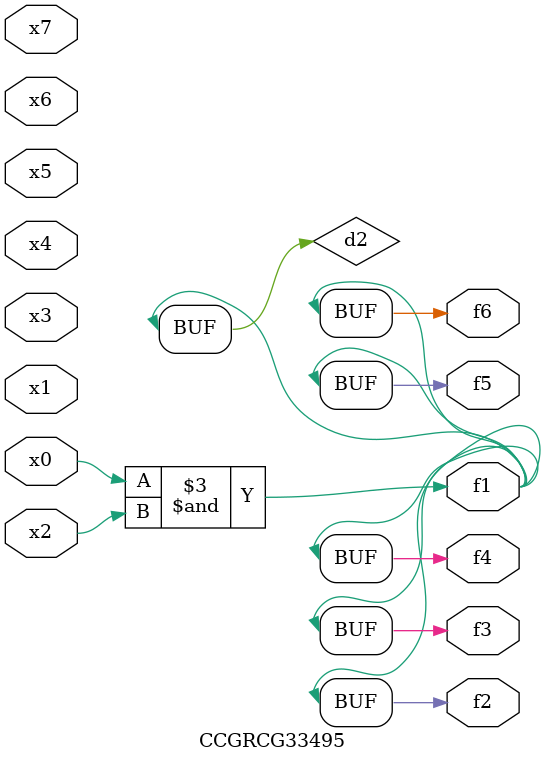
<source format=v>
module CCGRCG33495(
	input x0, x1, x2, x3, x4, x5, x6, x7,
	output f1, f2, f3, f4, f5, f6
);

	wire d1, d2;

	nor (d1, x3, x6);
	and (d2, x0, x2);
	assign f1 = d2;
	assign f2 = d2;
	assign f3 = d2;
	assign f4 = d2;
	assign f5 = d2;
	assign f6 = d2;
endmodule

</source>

====================

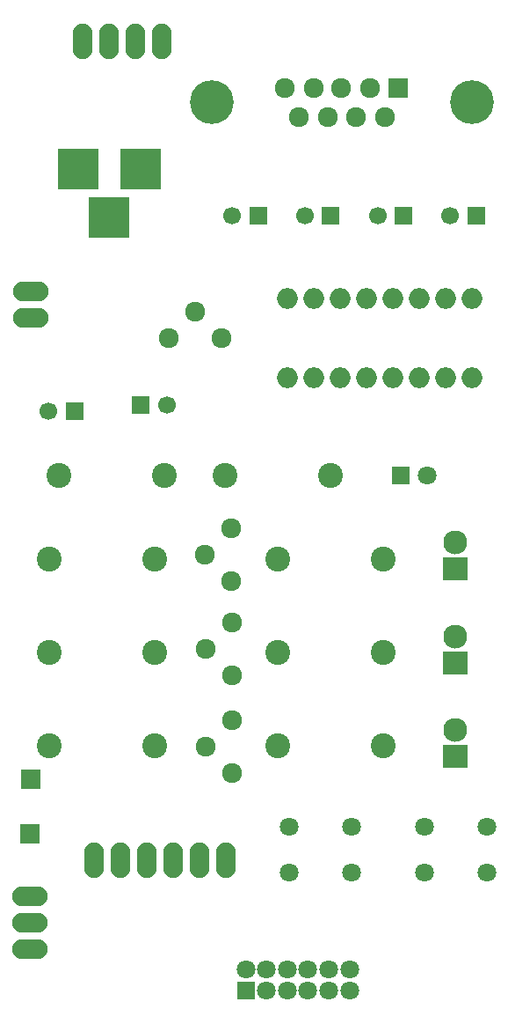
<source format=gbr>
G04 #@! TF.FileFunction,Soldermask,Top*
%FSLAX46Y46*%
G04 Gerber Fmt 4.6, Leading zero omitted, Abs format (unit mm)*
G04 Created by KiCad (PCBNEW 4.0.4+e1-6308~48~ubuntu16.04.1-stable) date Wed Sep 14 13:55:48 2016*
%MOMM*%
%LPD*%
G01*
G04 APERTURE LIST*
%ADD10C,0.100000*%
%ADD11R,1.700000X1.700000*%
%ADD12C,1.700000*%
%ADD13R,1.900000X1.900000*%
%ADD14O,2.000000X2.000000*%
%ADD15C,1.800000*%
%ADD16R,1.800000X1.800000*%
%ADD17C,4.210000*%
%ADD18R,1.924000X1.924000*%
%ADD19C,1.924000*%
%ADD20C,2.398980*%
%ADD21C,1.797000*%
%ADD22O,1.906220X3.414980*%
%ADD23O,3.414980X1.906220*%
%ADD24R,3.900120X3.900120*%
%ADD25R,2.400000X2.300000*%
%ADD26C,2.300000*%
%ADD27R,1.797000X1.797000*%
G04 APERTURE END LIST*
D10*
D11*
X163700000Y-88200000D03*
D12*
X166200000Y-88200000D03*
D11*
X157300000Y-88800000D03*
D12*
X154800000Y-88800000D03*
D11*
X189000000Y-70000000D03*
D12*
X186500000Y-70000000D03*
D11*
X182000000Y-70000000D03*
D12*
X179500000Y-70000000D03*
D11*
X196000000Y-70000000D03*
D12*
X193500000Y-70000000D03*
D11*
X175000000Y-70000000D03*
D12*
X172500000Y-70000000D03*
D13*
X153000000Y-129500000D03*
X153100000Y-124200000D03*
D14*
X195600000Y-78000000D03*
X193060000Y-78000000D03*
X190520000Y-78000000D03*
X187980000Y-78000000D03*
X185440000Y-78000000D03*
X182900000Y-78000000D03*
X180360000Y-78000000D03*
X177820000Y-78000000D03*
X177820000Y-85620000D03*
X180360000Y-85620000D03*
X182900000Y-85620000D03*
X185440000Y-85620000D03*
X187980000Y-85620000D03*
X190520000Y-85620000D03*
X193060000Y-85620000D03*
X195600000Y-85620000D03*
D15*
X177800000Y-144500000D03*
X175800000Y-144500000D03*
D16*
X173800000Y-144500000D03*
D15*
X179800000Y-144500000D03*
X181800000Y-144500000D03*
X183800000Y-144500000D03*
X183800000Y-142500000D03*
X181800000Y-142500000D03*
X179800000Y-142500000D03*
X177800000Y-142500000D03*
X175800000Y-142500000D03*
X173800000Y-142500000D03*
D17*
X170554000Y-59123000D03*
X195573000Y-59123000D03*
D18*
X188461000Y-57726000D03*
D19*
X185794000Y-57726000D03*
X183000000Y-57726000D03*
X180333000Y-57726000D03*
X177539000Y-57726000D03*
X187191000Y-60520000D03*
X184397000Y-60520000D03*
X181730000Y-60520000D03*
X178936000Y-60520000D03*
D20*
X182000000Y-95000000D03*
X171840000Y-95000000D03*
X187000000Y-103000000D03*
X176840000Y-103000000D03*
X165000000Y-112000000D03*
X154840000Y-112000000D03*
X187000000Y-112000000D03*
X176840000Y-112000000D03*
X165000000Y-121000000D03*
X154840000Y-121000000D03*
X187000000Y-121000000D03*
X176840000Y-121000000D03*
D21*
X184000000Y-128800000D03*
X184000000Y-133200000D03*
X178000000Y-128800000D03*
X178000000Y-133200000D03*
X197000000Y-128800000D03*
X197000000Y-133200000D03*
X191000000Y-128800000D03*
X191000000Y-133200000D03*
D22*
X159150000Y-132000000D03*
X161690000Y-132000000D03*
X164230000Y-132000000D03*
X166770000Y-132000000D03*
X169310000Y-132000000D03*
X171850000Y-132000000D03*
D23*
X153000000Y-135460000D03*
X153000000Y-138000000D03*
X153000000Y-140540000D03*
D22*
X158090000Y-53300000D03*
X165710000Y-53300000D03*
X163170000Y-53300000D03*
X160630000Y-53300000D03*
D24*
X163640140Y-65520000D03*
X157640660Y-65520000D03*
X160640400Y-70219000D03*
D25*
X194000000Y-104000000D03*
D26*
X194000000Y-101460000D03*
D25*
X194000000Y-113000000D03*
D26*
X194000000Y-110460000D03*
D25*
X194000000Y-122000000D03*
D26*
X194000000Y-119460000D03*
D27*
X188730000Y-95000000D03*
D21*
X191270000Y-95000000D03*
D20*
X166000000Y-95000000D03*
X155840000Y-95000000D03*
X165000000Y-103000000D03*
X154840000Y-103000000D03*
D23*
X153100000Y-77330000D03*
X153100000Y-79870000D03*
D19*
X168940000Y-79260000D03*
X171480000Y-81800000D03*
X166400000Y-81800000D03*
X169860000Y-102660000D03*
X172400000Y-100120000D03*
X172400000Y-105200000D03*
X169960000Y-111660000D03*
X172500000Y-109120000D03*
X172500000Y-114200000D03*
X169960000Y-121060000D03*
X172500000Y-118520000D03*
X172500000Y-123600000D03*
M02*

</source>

====================

# What is required
Count lines, not occurrences. State how many lines of the entries contain the word "APERTURE", and add nothing.

# Solution
2